| EXERCISE AIM |
Copy out each line in the listing below where the word "linejoin" appears.

START WORKING DATA

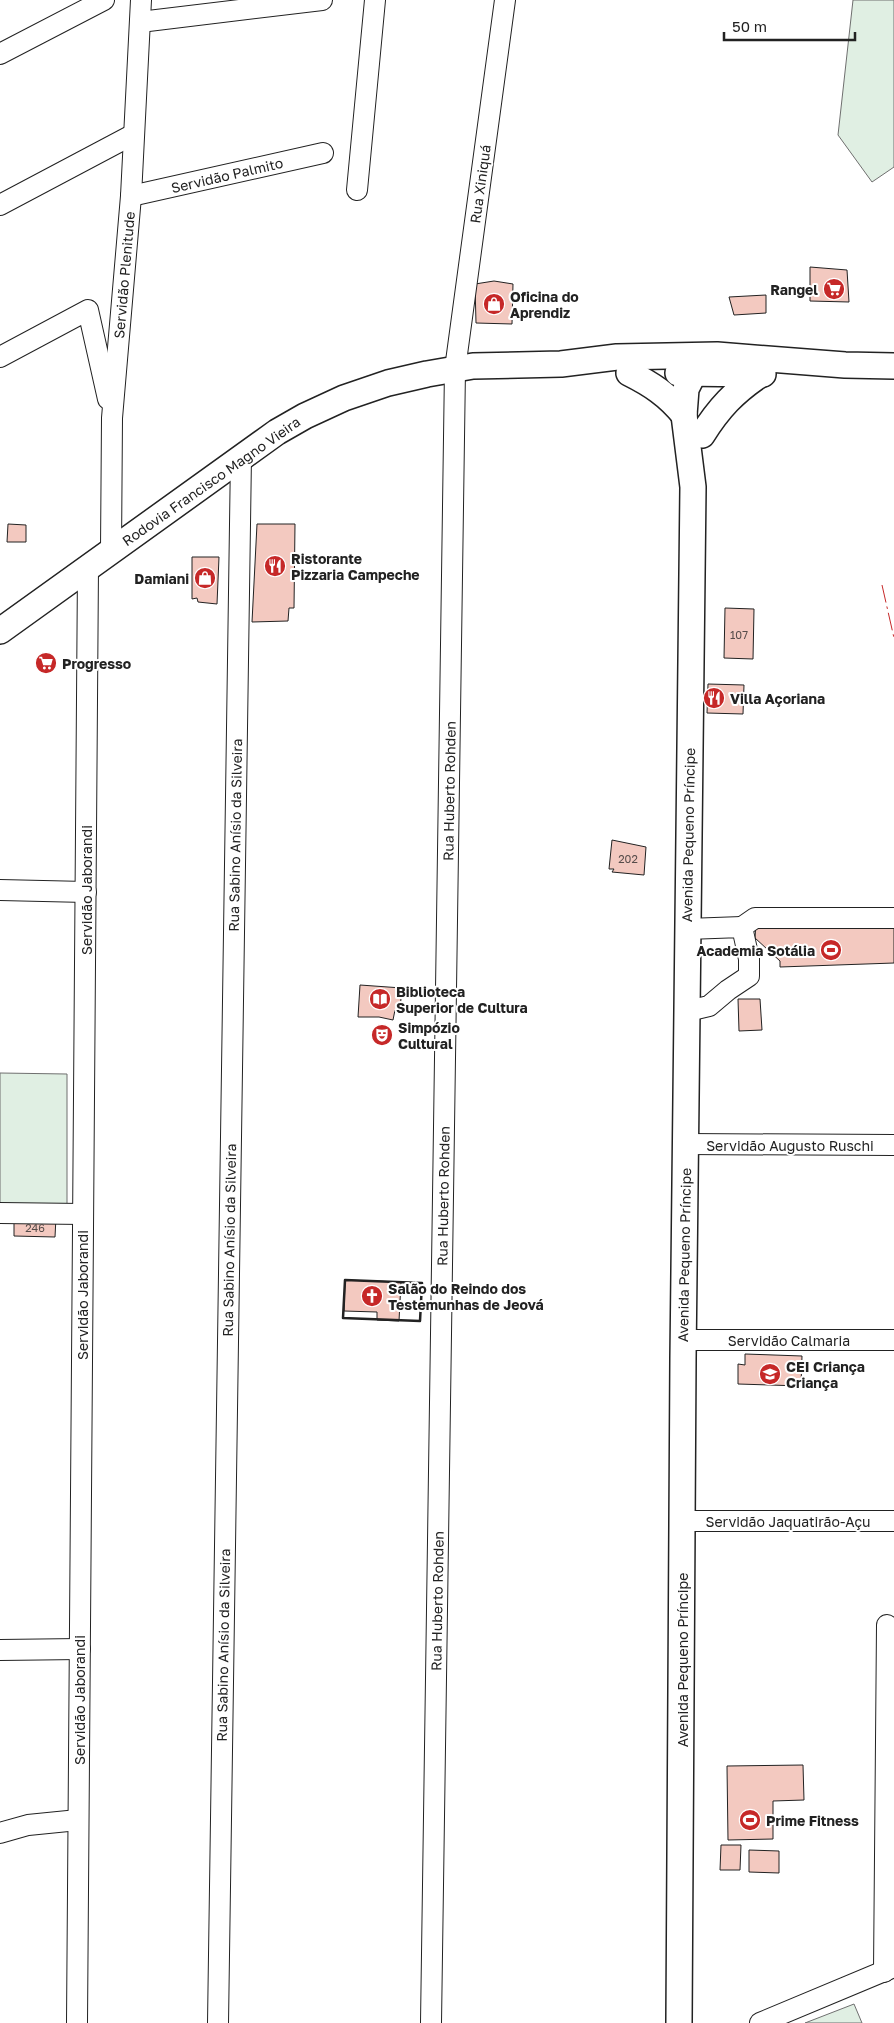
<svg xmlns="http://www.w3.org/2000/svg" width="894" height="2023" font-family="'Golos Text',sans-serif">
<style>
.green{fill:#e0efe3;stroke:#6f6f6f}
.building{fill:#f3c9c0;stroke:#222}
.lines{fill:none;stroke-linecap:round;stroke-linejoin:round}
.minor-casing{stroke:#222;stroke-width:22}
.major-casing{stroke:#222;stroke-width:28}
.minor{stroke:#fff;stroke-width:20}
.major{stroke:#fff;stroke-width:25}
.wall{stroke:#222;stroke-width:2.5}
.power{stroke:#c62828;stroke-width:1;stroke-dasharray:18 4 2.5 4;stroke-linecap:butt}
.labels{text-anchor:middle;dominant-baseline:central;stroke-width:4;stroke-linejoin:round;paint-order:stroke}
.number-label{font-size:11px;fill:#564c4a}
.street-label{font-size:14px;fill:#222;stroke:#fff}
.poi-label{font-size:14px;font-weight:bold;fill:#222;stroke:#fff;text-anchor:start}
</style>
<rect width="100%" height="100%" fill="#fff"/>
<!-- green -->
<g class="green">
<polygon points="853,0 894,0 894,167 872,182 838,135"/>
<polygon points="0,1073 67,1074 67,1204 0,1204"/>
<polygon points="854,2004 862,2023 805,2023"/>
</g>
<!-- building -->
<g class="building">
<polygon points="810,267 847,270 849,302 810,301"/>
<polygon points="494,281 513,284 512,324 476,323 475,284"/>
<polygon points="766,295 766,313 734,315 729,297"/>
<polygon points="8,524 26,525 26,542 7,542"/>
<polygon points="257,524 295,524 294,608 289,608 288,621 252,622"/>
<polygon points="192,557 219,557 217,604 198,602 197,598 192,599"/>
<polygon points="725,608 754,609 753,659 724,658"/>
<polygon points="708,684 744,685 743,714 707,713"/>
<polygon points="612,840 646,847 644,875 612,872 614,869 609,869"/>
<polygon points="756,922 894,923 894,963 780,967 780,961 755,938"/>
<polygon points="360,985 402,988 400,1009 395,1010 393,1020 379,1017 358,1017"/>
<polygon points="738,999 760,999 762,1030 739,1031"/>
<polygon points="14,1217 56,1217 55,1237 14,1236"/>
<polygon points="345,1280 401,1282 399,1321 377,1320 377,1312 344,1311"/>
<polygon points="745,1354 802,1356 801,1386 738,1384 738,1364 745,1365"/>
<polygon points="803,1765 804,1800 773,1801 773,1839 728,1840 727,1766"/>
<polygon points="721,1845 741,1845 740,1870 720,1870"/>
<polygon points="749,1850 779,1851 779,1873 749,1872"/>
</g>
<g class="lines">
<!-- minor casing -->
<g class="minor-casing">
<g id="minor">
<polyline points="140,22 322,0"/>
<polyline points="0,54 104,0"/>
<polyline points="357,190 375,0"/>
<polyline points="131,196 323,153"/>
<polyline points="0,205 134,134"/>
<polyline points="0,357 88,310 108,399"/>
<polyline points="111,550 112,418 131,196 141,0"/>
<polyline points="0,890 86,892"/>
<polyline points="742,927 755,918 894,918"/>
<polyline points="687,929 742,927 749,959 749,976 728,990 709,1006 688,1011"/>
<polyline points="685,1144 894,1145"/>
<polyline points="0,1213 83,1214"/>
<polyline points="683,1340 894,1340"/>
<polyline points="683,1521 894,1521"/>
<polyline points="0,1650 80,1649"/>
<polyline points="0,1833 28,1825 78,1820"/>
<polyline points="884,1972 887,1625"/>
<polyline points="77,2023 88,567"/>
<polyline points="218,2023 241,456"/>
<polyline points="431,2023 455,369 505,0"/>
<polyline points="760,2023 894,1967"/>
</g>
</g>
<!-- major casing -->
<g class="major-casing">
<g id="major">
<path d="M629 373C651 384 668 395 684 415"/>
<polyline points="678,373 763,374"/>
<path d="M702 435C719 408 734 392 761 374"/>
<polyline points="0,631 277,432 305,416 344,398 388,383 427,374 473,366 561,364 617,357 717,355 845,365 894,366"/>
<polyline points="679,2023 683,1359 693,487 684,415 686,389 694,373"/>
</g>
</g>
<!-- minor -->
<use href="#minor" class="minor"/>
<!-- major -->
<use href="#major" class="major"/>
<!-- wall -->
<polygon class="wall" points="345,1280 422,1283 420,1321 343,1318"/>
<!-- power -->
<polyline class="power" points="882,585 894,638"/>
</g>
<!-- icons -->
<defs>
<g id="supermarket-disc" transform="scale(1.125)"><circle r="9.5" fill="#c62828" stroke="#fff"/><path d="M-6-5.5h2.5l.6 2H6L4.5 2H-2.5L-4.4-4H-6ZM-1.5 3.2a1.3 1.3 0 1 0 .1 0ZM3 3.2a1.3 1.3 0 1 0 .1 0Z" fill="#fff"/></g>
<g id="shop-disc" transform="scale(1.125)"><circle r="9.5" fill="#c62828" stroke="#fff"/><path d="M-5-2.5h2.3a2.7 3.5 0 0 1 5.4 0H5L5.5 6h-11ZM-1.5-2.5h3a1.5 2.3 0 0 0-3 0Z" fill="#fff"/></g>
<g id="restaurant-disc" transform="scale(1.125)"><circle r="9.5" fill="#c62828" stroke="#fff"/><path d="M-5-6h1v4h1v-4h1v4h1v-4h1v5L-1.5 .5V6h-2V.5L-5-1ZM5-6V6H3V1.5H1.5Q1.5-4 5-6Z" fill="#fff"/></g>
<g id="stadium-disc" transform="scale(1.125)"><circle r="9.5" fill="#c62828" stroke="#fff"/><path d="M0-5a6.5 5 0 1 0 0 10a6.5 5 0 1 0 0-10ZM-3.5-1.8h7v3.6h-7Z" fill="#fff"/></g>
<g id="library-disc" transform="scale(1.125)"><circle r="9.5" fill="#c62828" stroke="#fff"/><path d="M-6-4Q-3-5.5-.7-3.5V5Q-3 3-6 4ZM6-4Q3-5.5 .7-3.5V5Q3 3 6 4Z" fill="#fff"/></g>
<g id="theatre-disc" transform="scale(1.125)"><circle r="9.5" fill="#c62828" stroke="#fff"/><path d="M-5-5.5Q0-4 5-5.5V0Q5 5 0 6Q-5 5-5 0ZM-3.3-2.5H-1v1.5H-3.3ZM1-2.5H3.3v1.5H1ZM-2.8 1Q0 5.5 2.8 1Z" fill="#fff"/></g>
<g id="church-disc" transform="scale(1.125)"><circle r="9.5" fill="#c62828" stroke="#fff"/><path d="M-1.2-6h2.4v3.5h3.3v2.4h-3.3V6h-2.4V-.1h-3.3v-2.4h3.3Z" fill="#fff"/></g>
<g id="school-disc" transform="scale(1.125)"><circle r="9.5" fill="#c62828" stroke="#fff"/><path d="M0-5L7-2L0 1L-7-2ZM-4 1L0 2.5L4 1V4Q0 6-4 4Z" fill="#fff"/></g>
</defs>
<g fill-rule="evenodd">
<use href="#supermarket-disc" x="834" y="289"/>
<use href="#shop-disc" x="494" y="304"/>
<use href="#restaurant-disc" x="275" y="566"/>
<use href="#shop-disc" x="205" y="578"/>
<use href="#supermarket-disc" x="46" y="663"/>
<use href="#restaurant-disc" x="714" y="698"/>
<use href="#stadium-disc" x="831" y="950"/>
<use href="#library-disc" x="380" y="999"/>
<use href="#theatre-disc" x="382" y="1035"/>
<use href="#church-disc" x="372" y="1296"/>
<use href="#school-disc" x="770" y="1374"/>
<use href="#stadium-disc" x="750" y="1820"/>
</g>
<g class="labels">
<!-- number labels -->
<g class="number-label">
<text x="739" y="634">107</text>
<text x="628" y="858">202</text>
<text x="35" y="1227">246</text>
</g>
<!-- street labels -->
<g class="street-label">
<text transform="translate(227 175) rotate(-13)">Servidão Palmito</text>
<text transform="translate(480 184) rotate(-82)">Rua Xiniquá</text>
<text transform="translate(124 275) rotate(-85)">Servidão Plenitude</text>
<text transform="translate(211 481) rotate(-35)">Rodovia Francisco Magno Vieira</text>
<text transform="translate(449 791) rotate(-89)">Rua Huberto Rohden</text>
<text transform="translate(235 835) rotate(-89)">Rua Sabino Anísio da Silveira</text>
<text transform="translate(688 835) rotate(-89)">Avenida Pequeno Príncipe</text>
<text transform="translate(86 890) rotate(-90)">Servidão Jaborandi</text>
<text x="790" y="1145">Servidão Augusto Ruschi</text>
<text transform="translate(443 1196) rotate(-89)">Rua Huberto Rohden</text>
<text transform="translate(229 1240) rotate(-89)">Rua Sabino Anísio da Silveira</text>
<text transform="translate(684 1255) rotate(-89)">Avenida Pequeno Príncipe</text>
<text transform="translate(82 1295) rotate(-90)">Servidão Jaborandi</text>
<text x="789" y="1340">Servidão Calmaria</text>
<text x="788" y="1521">Servidão Jaquatirão-Açu</text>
<text transform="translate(437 1601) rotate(-89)">Rua Huberto Rohden</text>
<text transform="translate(223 1645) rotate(-89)">Rua Sabino Anísio da Silveira</text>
<text transform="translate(682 1660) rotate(-90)">Avenida Pequeno Príncipe</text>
<text transform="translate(79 1700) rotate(-90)">Servidão Jaborandi</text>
</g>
<!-- poi labels -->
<g class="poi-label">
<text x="818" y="289" text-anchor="end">Rangel</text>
<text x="510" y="296">Oficina do<tspan x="510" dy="16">Aprendiz</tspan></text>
<text x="291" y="558">Ristorante<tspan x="291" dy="16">Pizzaria Campeche</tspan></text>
<text x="189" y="578" text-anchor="end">Damiani</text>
<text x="62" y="663">Progresso</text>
<text x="730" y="698">Villa Açoriana</text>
<text x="815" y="950" text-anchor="end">Academia Sotália</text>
<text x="396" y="991">Biblioteca<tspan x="396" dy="16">Superior de Cultura</tspan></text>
<text x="398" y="1027">Simpózio<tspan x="398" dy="16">Cultural</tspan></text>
<text x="388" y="1288">Salão do Reindo dos<tspan x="388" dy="16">Testemunhas de Jeová</tspan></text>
<text x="786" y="1366">CEI Criança<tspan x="786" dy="16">Criança</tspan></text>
<text x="766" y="1820">Prime Fitness</text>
</g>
</g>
<!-- scale -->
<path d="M724 32v8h131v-8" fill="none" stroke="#222222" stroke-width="2.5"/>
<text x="732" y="32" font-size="15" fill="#222222" stroke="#ffffff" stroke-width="4" paint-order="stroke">50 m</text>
</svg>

END WORKING DATA

| TASK ANSWER |
.lines{fill:none;stroke-linecap:round;stroke-linejoin:round}
.labels{text-anchor:middle;dominant-baseline:central;stroke-width:4;stroke-linejoin:round;paint-order:stroke}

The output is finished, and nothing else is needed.